Public Enemy Number 1?

Refactoring: Duplicate Code

Duplication is one of the biggest inhibitors of change that there is in software development, if not the biggest.

It is included in the 4 Rules of Simple Design as Eliminates Duplication (sometimes referred to as Don’t Repeat Yourself) - FYI these rules are possibly the simplest set of guidance you can use when you develop classes, and apply fairly well to all software product development activities at different levels of abstraction. Why is this?

I’m not sure the following will add much to the total sum of human wisdom on the subject, but I want to express it in my own way (part of that Learning to Learn thing). Ironically, in an article about duplication, a lot of what appears here is exactly that, anyway, here goes…

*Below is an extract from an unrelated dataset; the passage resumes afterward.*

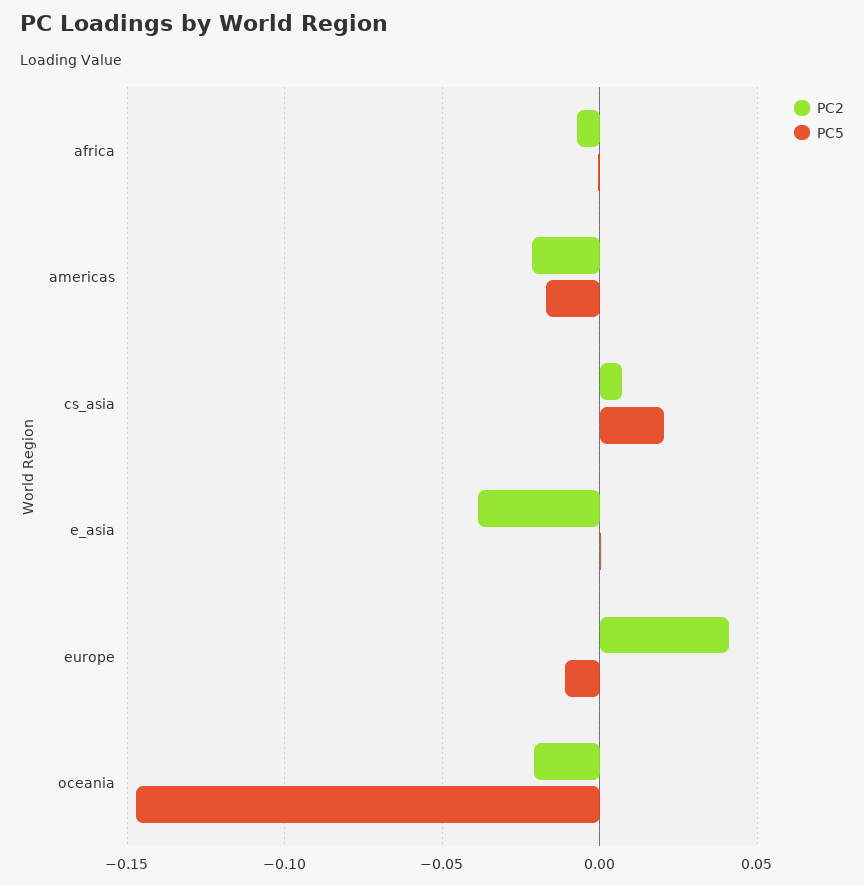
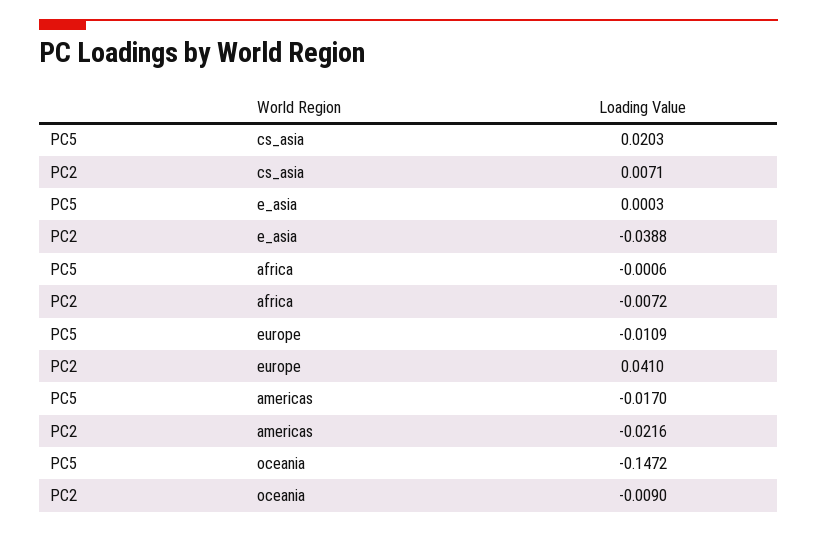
PC2, oceania: -0.02 -> -0.009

If a fact (piece of logic) is declared in more than one place, and is subject to change in requirements, then we are forced to change it individually in all the places that it occurs. It may not be easy to identify each instance that needs changing - there might be small variations that make a simple search and replace difficult - ranging from simple white space changes, to small variations in logic that could be parameterised. How to not repeat yourself

As part of your TDD cycle, in the refactor step, you are going to be looking for the Duplicate Code smell.

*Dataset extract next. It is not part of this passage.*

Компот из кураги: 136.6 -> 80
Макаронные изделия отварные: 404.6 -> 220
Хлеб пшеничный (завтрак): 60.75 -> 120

  1. Identifying duplication
  • Manual Code inspection - eyeballing the code, this is viable where new code is being written, it should be possible to remove as new classes are being developed.
  • Automated inspections such as Eclipse Plug-ins such as PMD with Copy and Paste Detection CPD which can identify simple copy and paste with white space differences, but simple differences such as changing variable names will throw it off the scent.
  1. How to remove
  • Use Extract Method for simple duplication in the same class.
  • Where the method exists in two subclasses within the same hierarchy, especially where they are siblings use the Pull Up field refactoring to move into the superclass
  • Where the duplication is in 2 unrelated classes, the duplication could be moved to a third class using Extract Class that the 2 classes then take a dependency on. If either class with the duplication has an existing dependency on the other, then it might make sense for the duplication to be moved to a method in the dependency. When deciding on the new home for the logic the cohesiveness of the refactored class should be considered.
  • Use introduce parameter refactor to address variations that can be parameterised.

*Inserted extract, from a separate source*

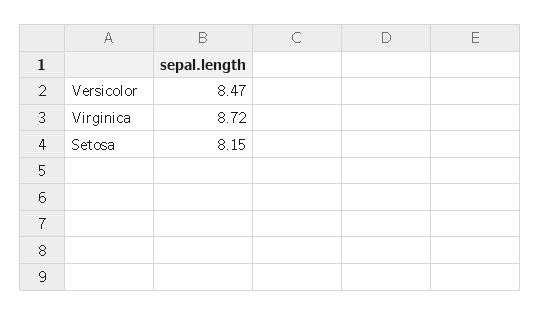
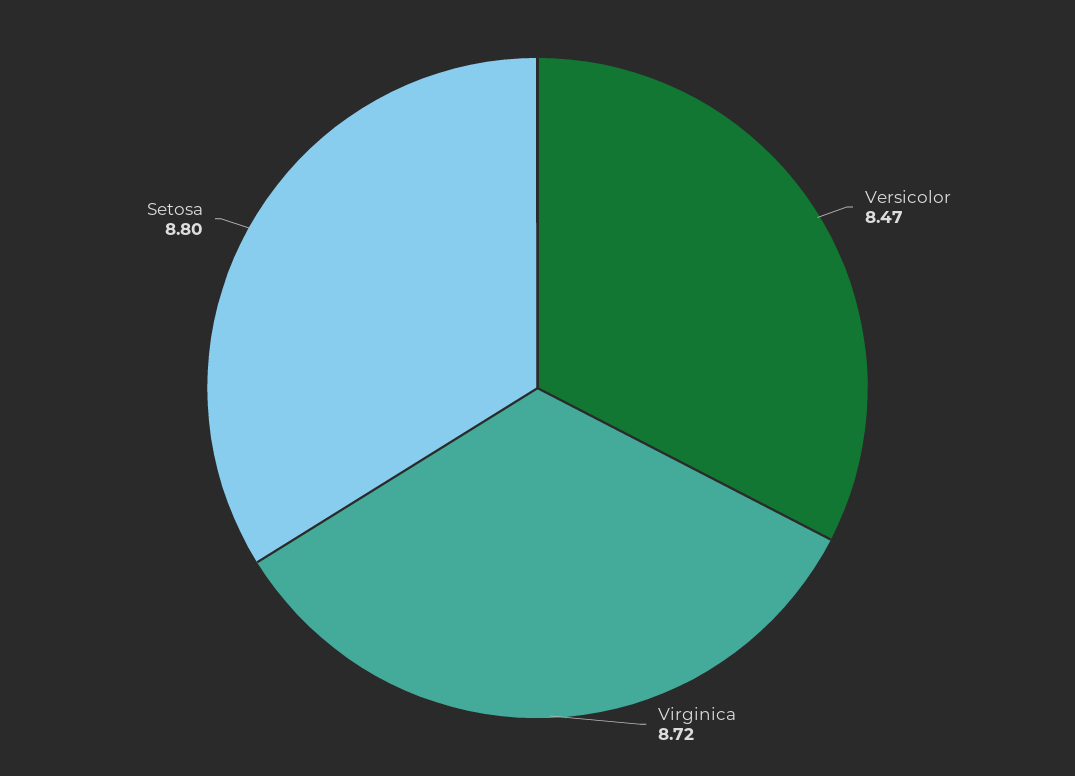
Setosa: 8.15 -> 8.8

Some other pearls of wisdom

Here are some other views to throw into the mix, when considering the removal of duplication.

  • Rule of Three is Martin Fowler’s guidance about when to remove duplication when a piece of code appears for the 3rd time.
  • In the section about tests in Once and Only once the article makes the point that facts can be stated upto 3 times - once in the production code, once in the unit tests, and another time in customer tests.
  • Mark Seeman makes the case in this blog post that duplication can be left in place where there is little chance of change. There is a general point that all guidance should be considered just that and applied with reference to the current context. I think that there is the consideration of the expression of intent which I think is a marginal argument, but I also think it instructive that such a simple example is used.